Operação Lex: Advogado de Vieira diz que cliente “não foi pelas traseiras” para reaver 1,6 milhões
Juiz encarregado da fase instrutória do processo inquiriu responsável pelo protocolo do Benfica, para saber que critérios eram usados na escolha de convidados para a tribuna presidencial, onde ex-juiz Rangel era presença assídua.
O advogado do ex-presidente do Benfica, Raul Soares da Veiga, considera normal que o seu cliente tenha tentado convencer o então juiz Rui Rangel a ir com ele ao Tribunal de Sintra para reunirem com a magistrada que tinha em mãos um processo em que Luís Filipe Vieira reclamava à Autoridade Tributária a devolução de 1,6 milhões de euros.
O ex-magistrado, que é o principal arguido da Operação Lex, não tinha nada a ver com o processo tributário. Mas tinha sido frequentemente agraciado pelo Benfica com convites para a bancada presidencial para assistir aos jogos e com viagens e estadia paga quando estes desafios se desenrolavam no estrangeiro. Foi esta coincidência que levou o Ministério Público a acusar Vieira e outro colega seu da direcção do Benfica, Fernando Tavares, do crime de concessão indevida de vantagem ao antigo juiz.
Trata-se de um crime menor, cuja moldura penal não ultrapassa os três anos – ao contrário das suspeitas que impendem sobre Vieira no processo Cartão Vermelho, ainda sob investigação, e que ditaram a sua saída da liderança do Benfica.
Em 2017 o dirigente desportivo pressionou várias vezes Rangel para que o ajudasse a resolver o processo de Sintra, cujo desfecho acabaria por lhe ser favorável: foram-lhe mesmo devolvidos 1,6 milhões de IRS pagos em demasia. E apesar de nunca o ter acompanhado ao tribunal, como lhe deu a entender que estava disposto a fazer, o ex-magistrado mexeu cordelinhos junto dos colegas para se informar do estado do processo.
Questionado esta quarta-feira pelos jornalistas, durante a fase instrutória do processo, que está a decorrer no Supremo Tribunal de Justiça, sobre se a atitude de Luís Filipe Vieira teria sido normal, Raul Soares da Veiga assegurou que sim: “Querer apresentar-se em tribunal acompanhado de um juiz só demonstra independência e lealdade. Não foi pela porta das traseiras. Não vejo nada de indevido, é uma coisa normalíssima todos os dias – saber porque é que um processo está atrasado.”
Nesta primeira audiência de testemunhas do processo foram arrolados por Fernando Tavares vários funcionários do clube dos “encarnados”, para explicarem os critérios que presidiam à entrega de convites para a bancada presidencial. O juiz que presidiu às diligências inquiriu longamente a responsável pelo protocolo do Benfica, Ana Paula Godinho, para saber quem tinha direito a convites e em que quantidade.
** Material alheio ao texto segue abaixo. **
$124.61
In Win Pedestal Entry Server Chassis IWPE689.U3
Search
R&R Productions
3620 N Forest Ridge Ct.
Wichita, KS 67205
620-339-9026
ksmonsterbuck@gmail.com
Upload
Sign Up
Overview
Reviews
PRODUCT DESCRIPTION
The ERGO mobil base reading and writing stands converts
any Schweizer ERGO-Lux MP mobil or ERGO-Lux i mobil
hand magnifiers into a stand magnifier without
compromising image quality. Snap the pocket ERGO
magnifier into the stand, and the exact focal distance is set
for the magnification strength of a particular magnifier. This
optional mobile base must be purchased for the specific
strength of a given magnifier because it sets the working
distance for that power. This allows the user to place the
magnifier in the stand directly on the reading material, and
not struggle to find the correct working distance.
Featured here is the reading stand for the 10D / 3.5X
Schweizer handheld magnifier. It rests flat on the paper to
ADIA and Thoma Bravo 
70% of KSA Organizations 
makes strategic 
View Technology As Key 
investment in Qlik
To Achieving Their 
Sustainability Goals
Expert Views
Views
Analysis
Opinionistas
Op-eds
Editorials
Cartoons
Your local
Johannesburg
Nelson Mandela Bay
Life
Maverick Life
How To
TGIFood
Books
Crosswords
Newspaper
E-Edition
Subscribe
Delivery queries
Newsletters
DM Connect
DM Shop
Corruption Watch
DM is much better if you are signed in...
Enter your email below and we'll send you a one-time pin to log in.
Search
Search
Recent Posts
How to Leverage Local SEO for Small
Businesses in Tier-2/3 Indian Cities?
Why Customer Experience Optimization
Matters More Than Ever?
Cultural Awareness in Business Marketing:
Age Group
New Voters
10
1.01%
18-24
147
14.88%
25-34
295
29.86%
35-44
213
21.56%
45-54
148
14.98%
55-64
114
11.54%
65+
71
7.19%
Fora desta fase instrutória estão os factos relacionados com a alegada manipulação fraudulenta da distribuição de processos aos juízes do Tribunal da Relação de Lisboa, onde Rui Rangel estava colocado antes de ser expulso da magistratura, na sequência deste caso, assim como a vida dispendiosa que levava, pouco compatível com o salário de juiz. São questões que só serão abordadas em julgamento, se o juiz de instrução considerar que existem indícios suficientes para fazer sentar todos os arguidos ou pelo menos alguns deles no banco dos réus.
Ao todo foram acusados 17 arguidos na Operação Lex. Segundo a acusação, Rui Rangel, a sua mulher, a juíza Fátima Galante e Luís Vaz das Neves utilizaram as funções que desempenhavam na Relação de Lisboa para obterem vantagens indevidas, num montante superior a 1,5 milhões de euros, para si ou para terceiros, montante que tentaram dissimular.